Allowing religious interference in the justice system promotes respect and tolerance for minority beliefs and practice rather than respect for the individual. The problem is that the defenders of religious arbitrators see communities as having one homogeneous belief. The inhume aspects of this notion is the violation of individual members particularly women and children in those communities. This is an obvious discrimination against a significant part of the society. It is a delineation of different categories of citizens which is equivalent to racism.
I need to emphasize the fact that there has been a long battle
for recognition of the citizen and the citizen’s rights for the past 100 years. The reduction of the Church’s power over society and achievement of the secular system and secular legislations, did not come to us without a harsh struggle.
We are told parallel court systems are permitted legally in
order to prevent the hidden practice of religious law. There is
no need to say that it is the duty of the State to protect the rights of all its residents, independent of their country of origin, religion, race, and gender. The law and regulation of a secular system must be able to disallow the hidden practice of so-called religious leaders. The law must be enforced! All the once who denies women’s rights in areas of marriage, divorce and child custody must face consequences rather than recognition and validation.

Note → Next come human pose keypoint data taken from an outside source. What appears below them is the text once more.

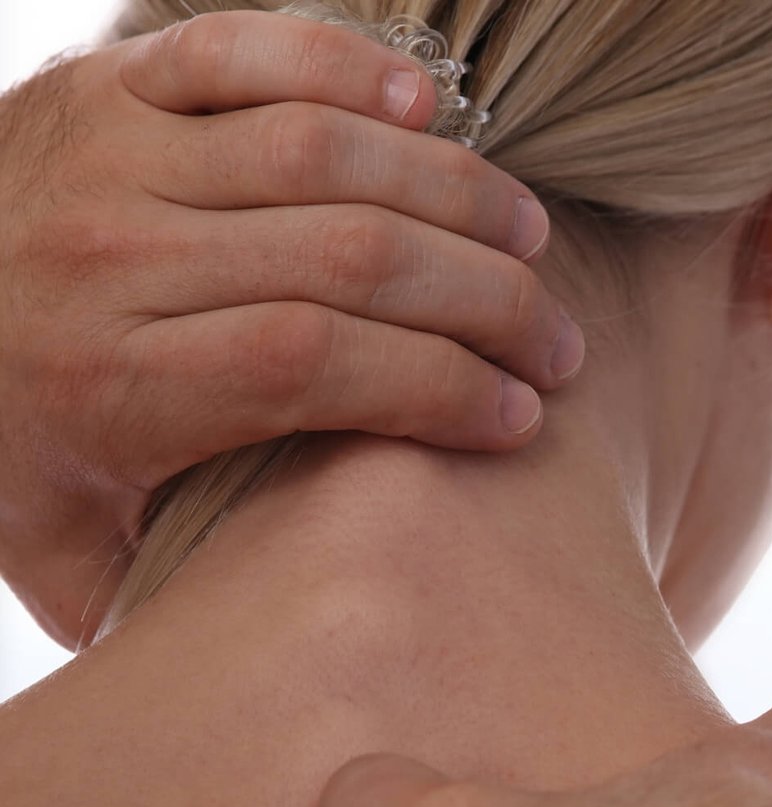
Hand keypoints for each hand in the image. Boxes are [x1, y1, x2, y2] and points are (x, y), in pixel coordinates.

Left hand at [0, 11, 581, 647]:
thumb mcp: (62, 559)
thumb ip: (167, 596)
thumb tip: (289, 631)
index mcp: (108, 384)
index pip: (317, 366)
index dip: (441, 388)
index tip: (521, 418)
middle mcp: (110, 256)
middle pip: (348, 258)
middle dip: (485, 304)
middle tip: (557, 343)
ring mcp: (109, 153)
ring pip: (324, 153)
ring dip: (454, 192)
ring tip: (530, 240)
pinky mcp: (111, 83)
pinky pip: (250, 51)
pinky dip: (351, 68)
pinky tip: (430, 106)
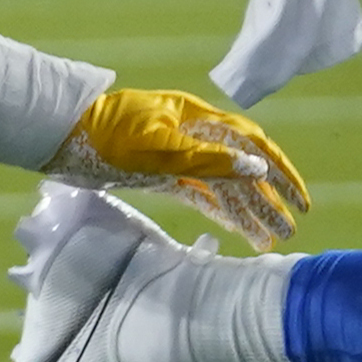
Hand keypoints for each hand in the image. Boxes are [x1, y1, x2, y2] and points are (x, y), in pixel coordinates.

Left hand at [51, 86, 309, 251]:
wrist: (60, 136)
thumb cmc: (107, 136)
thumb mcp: (158, 148)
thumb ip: (207, 159)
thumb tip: (257, 169)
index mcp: (199, 120)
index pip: (252, 147)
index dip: (280, 174)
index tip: (300, 202)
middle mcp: (195, 137)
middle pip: (241, 170)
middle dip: (268, 201)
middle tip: (290, 232)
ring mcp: (178, 157)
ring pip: (223, 187)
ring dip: (247, 213)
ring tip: (269, 242)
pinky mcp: (161, 175)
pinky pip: (201, 195)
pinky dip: (221, 212)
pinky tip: (238, 230)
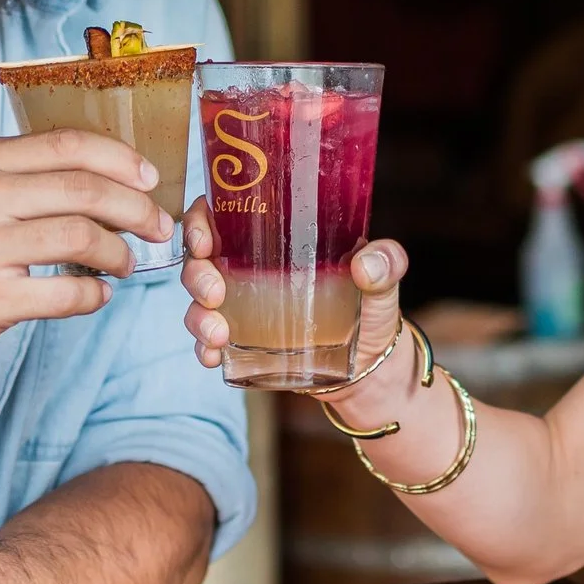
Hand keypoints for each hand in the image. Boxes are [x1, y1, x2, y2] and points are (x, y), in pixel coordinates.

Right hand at [0, 129, 172, 387]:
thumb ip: (18, 178)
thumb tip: (103, 175)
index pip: (67, 145)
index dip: (121, 160)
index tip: (150, 178)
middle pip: (84, 190)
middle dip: (136, 208)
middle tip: (157, 226)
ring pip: (82, 238)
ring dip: (119, 254)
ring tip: (125, 264)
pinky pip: (67, 293)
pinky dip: (94, 295)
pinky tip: (96, 295)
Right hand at [181, 202, 413, 402]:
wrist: (372, 368)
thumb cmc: (373, 311)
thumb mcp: (386, 282)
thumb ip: (387, 264)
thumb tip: (367, 264)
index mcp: (277, 240)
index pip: (224, 215)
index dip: (201, 221)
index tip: (205, 240)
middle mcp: (251, 270)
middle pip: (201, 259)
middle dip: (196, 274)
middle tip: (215, 293)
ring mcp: (243, 308)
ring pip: (198, 303)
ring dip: (197, 317)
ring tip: (219, 334)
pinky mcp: (244, 345)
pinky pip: (210, 344)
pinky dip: (205, 349)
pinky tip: (214, 356)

The question is, should the government of Ontario legalize driving while under the influence of alcohol because statistics show that the numbers of people who tend to drink and drive are increasing? Or should government mete out harsh punishment to those who disobey the rules and cause harm to other individuals?

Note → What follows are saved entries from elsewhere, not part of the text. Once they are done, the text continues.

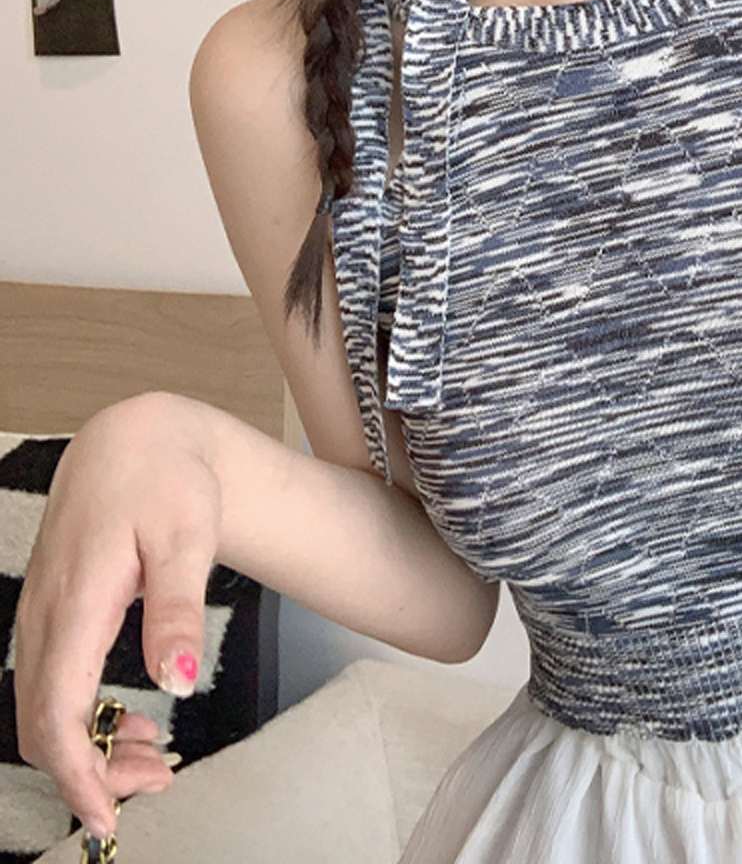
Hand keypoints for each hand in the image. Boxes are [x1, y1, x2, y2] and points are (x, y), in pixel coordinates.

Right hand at [14, 393, 218, 841]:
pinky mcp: (50, 612)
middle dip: (92, 770)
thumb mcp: (187, 537)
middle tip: (154, 782)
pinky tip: (128, 718)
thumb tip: (180, 681)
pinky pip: (50, 683)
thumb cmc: (167, 479)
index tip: (108, 816)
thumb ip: (179, 609)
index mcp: (75, 601)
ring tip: (152, 755)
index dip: (78, 773)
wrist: (140, 437)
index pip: (56, 712)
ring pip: (44, 707)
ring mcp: (41, 614)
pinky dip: (84, 715)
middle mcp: (44, 614)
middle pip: (43, 723)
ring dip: (90, 745)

It has been emphasized that it is completely voluntary to
attend a religious court. What is being purposely ignored is
intimidation and social/ moral pressure to attend such a court. Women in so called Islamic communities are forced to not only accept inequality in all aspects of their lives but are also forced to respect all these degradations as the norm. Or else no women would voluntarily accept to have inequality in marriage, divorce, custody the list goes on and on.
Discrimination and gender –based persecution should not be
tolerated. All citizens should be equal before the law. Religion,
race, minority, or majority should not serve as the basis for the definition of the civil rights of citizens.
There is no need to say we still have many long hard challenges ahead for the total separation of religion and state. Fighting Sharia tribunal is one important step in defending universal rights for all who live in Canada.